## Assignment
Reproduce the data below verbatim, from the line containing "IGE FEUERWEHR SOS" through the end, including both of those lines.

## Dataset excerpts
──────

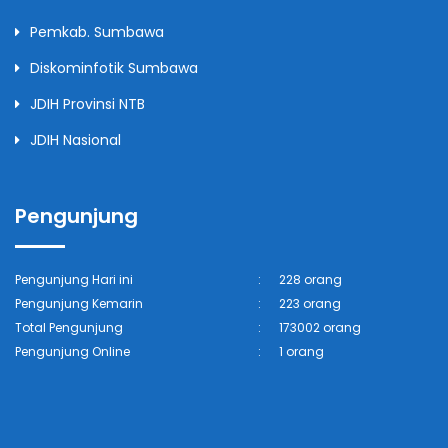
Pemkab. Sumbawa
Diskominfotik Sumbawa
JDIH Provinsi NTB
JDIH Nasional
Pengunjung
Pengunjung Hari ini
:
228 orang
Pengunjung Kemarin
:
223 orang
Total Pengunjung
:
173002 orang
Pengunjung Online
:
1 orang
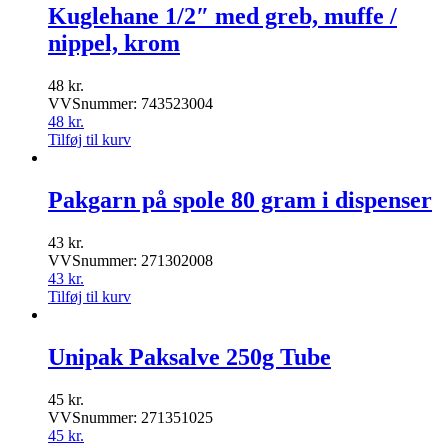
Kuglehane 1/2″ med greb, muffe /
nippel, krom
48
kr.
VVSnummer: 743523004
48
kr.
Tilføj til kurv
Pakgarn på spole 80 gram i dispenser
43
kr.
VVSnummer: 271302008
43
kr.
Tilføj til kurv
Unipak Paksalve 250g Tube
45
kr.
VVSnummer: 271351025
45
kr.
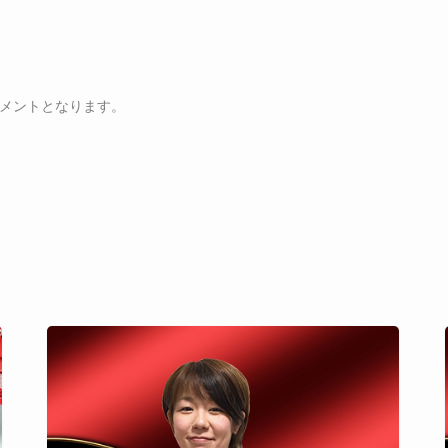
メントとなります。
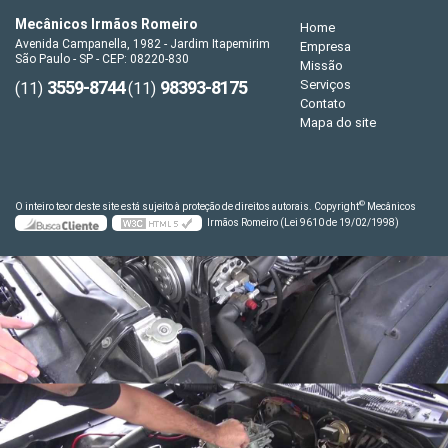
Mecânicos Irmãos Romeiro
Home
Avenida Campanella, 1982 - Jardim Itapemirim
Empresa
São Paulo - SP - CEP: 08220-830
Missão
3559-8744
98393-8175
Serviços
(11)
(11)
Contato
Mapa do site
©
O inteiro teor deste site está sujeito à proteção de direitos autorais. Copyright
Mecânicos
Irmãos Romeiro (Lei 9610 de 19/02/1998)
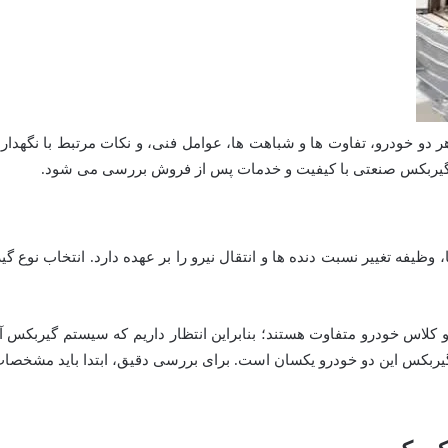
ر دو خودرو، تفاوت ها و شباهت ها، عوامل فنی، و نکات مرتبط با نگهدا
گیربکس صنعتی با کیفیت و خدمات پس از فروش بررسی می شود.
 وظیفه تغییر نسبت دنده ها و انتقال نیرو را بر عهده دارد. انتخاب نوع 
کلاس خودرو متفاوت هستند؛ بنابراین انتظار داریم که سیستم گیربکس آنها
ربکس این دو خودرو یکسان است. برای بررسی دقیق، ابتدا باید مشخصات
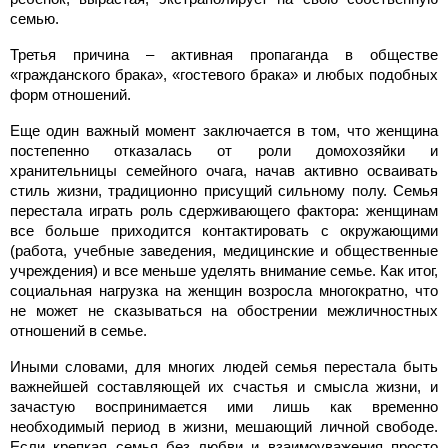
семью.
Третья причина – активная пропаганда в обществе
«гражданского брака», «гостевого брака» и любых подобных
форм отношений.
Еще один важный момент заключается в том, что женщина
постепенно отказалась от роли домохозяйки и
хранительницы семейного очага, начав активно осваивать
стиль жизни, традиционно присущий сильному полу. Семья
перестала играть роль сдерживающего фактора: женщинам
все больше приходится контактировать с окружающими
(работа, учебные заведения, медицинские и общественные
учреждения) и все меньше уделять внимание семье. Как итог,
социальная нагрузка на женщин возросла многократно, что
не может не сказываться на обострении межличностных
отношений в семье.
Иными словами, для многих людей семья перестала быть
важнейшей составляющей их счастья и смысла жизни, и
зачастую воспринимается ими лишь как временно
необходимый период в жизни, мешающий личной свободе.
Если крепкая семья без любви и взаимоуважения просто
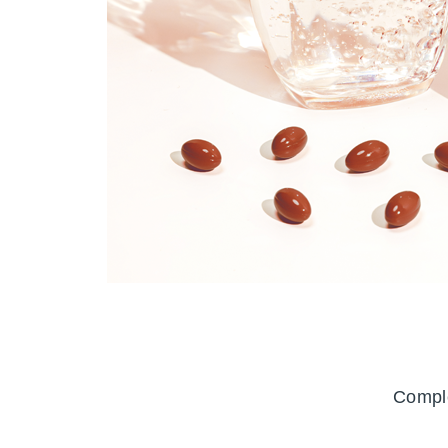
Complé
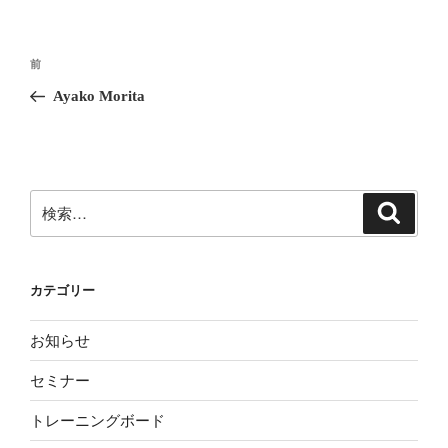
投
前
前
稿
の
Ayako Morita
ナ
投
ビ
稿
ゲ
ー
検
検
シ
索
索:
ョ
ン
カテゴリー
お知らせ
セミナー
トレーニングボード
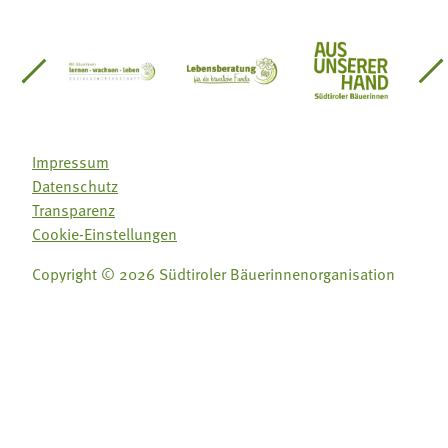
einsätze Südtirol
üdtiroler Gärtnervereinigung
Sozialgenossenschaft Mit Bäuerinnen lernen - w
Lebensberatung für die bäuerlic
Aus unserer 
Impressum
Datenschutz
Transparenz
Cookie-Einstellungen
Copyright © 2026 Südtiroler Bäuerinnenorganisation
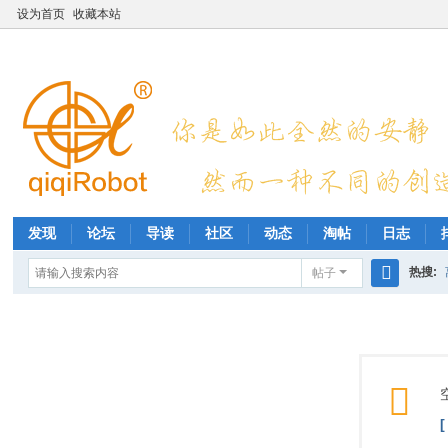
设为首页
收藏本站
发现
论坛
导读
社区
动态
淘帖
日志
热搜:
帖子
搜
索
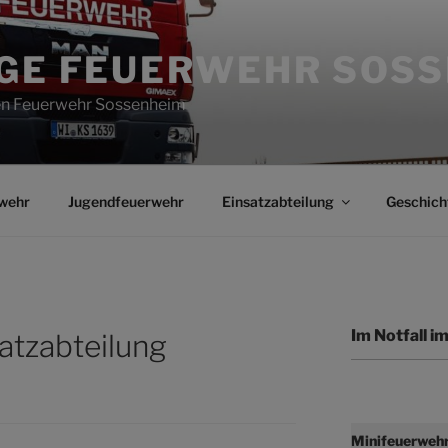
IGE FEUERWEHR SOS
gen Feuerwehr Sossenheim
wehr
Jugendfeuerwehr
Einsatzabteilung
Geschich
Im Notfall 
atzabteilung
Minifeuerweh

──────

## Result of this task
IGE FEUERWEHR SOS
gen Feuerwehr Sossenheim
wehr
Jugendfeuerwehr
Einsatzabteilung
Geschich
Im Notfall 
atzabteilung
Minifeuerweh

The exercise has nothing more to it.